[quote=jpinpb][quote=svelte]
With a US divorce rate of 46%, I’d say people “short sale” their marriage at a higher rate than homes.[/quote]
Considering the banks are not doing anything, compare it to couples who are separated. I think there would be more short sales and/or foreclosures if the banks would act on nonperforming loans and people not paying. I think the percentage would be greater than divorce.[/quote]
I think there is a misconception in that banks ARE acting but just doing so very slowly.
EG: BofA is just now issuing NOD’s on Countrywide loans that have not been performing for years.
Many banks just move really slowly. Sometimes its because they are still overwhelmed (Aurora, CalHFA) and sometimes its by design (WFHM).

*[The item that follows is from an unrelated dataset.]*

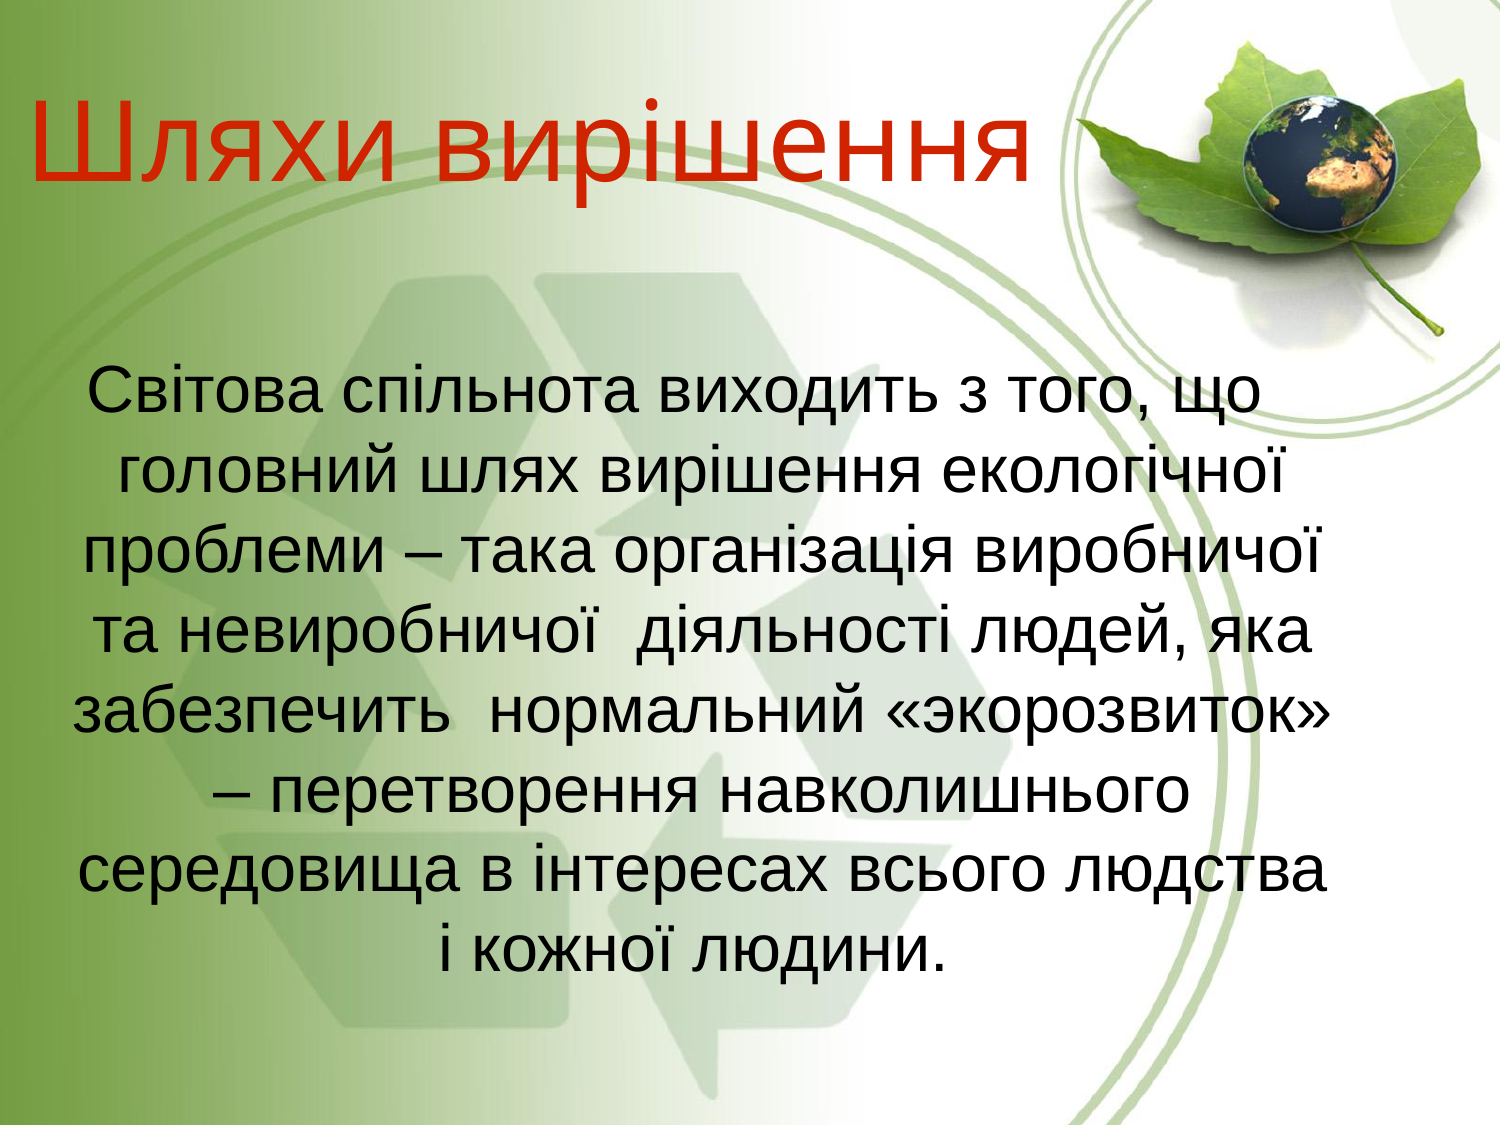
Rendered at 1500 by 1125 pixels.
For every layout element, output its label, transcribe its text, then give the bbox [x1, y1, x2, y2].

title Шляхи вирішення [0, 42, 1063, 231]
list Світова спільнота виходить з того, що головний шлях вирішення екологічної проблеми – така організація виробничої та невиробничої діяльності людей, яка забезпечить нормальний «экорозвиток» – перетворення навколишнього середовища в інтересах всього людства і кожної людини. [0, 338, 1350, 1081]
picture [0, 0, 1500, 1125]
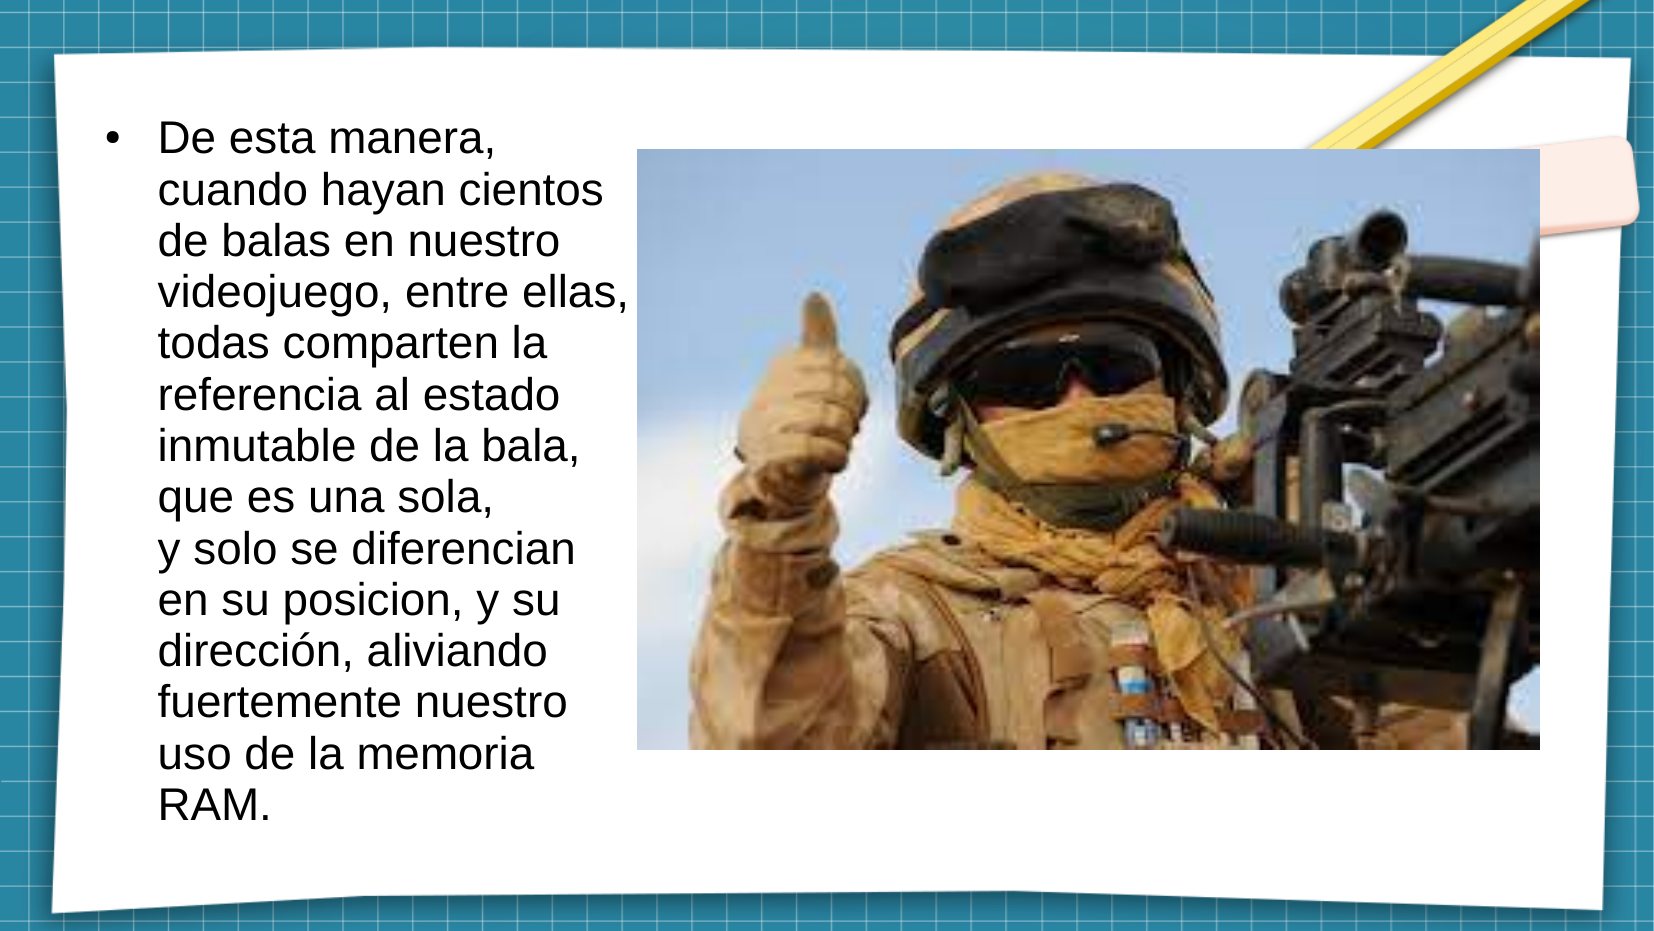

In many ways it would be better to describe foreclosure numbers in terms of SPEED as opposed to QUANTITY.
I differ with many in that I think the speed up of decision-making (by banks) would actually really improve the market in terms of certainty and signaling. Those are, after all, historically a major non-s/d component of real estate markets.
For example, if we got to a point where the difference between an reo, a short sale, and a normal equity sale was essentially non-existent, then most of the downward pressure of opaque information sets would be eliminated.
This would dramatically simplify the existing market forces. The cheap prices would lead to greater effective demand (all other things being equal–which we know they are not).
Unlike some, I see low prices and heavy inventory as a potentially bullish factor (in the same way that other cheap goods and services can be more broadly beneficial).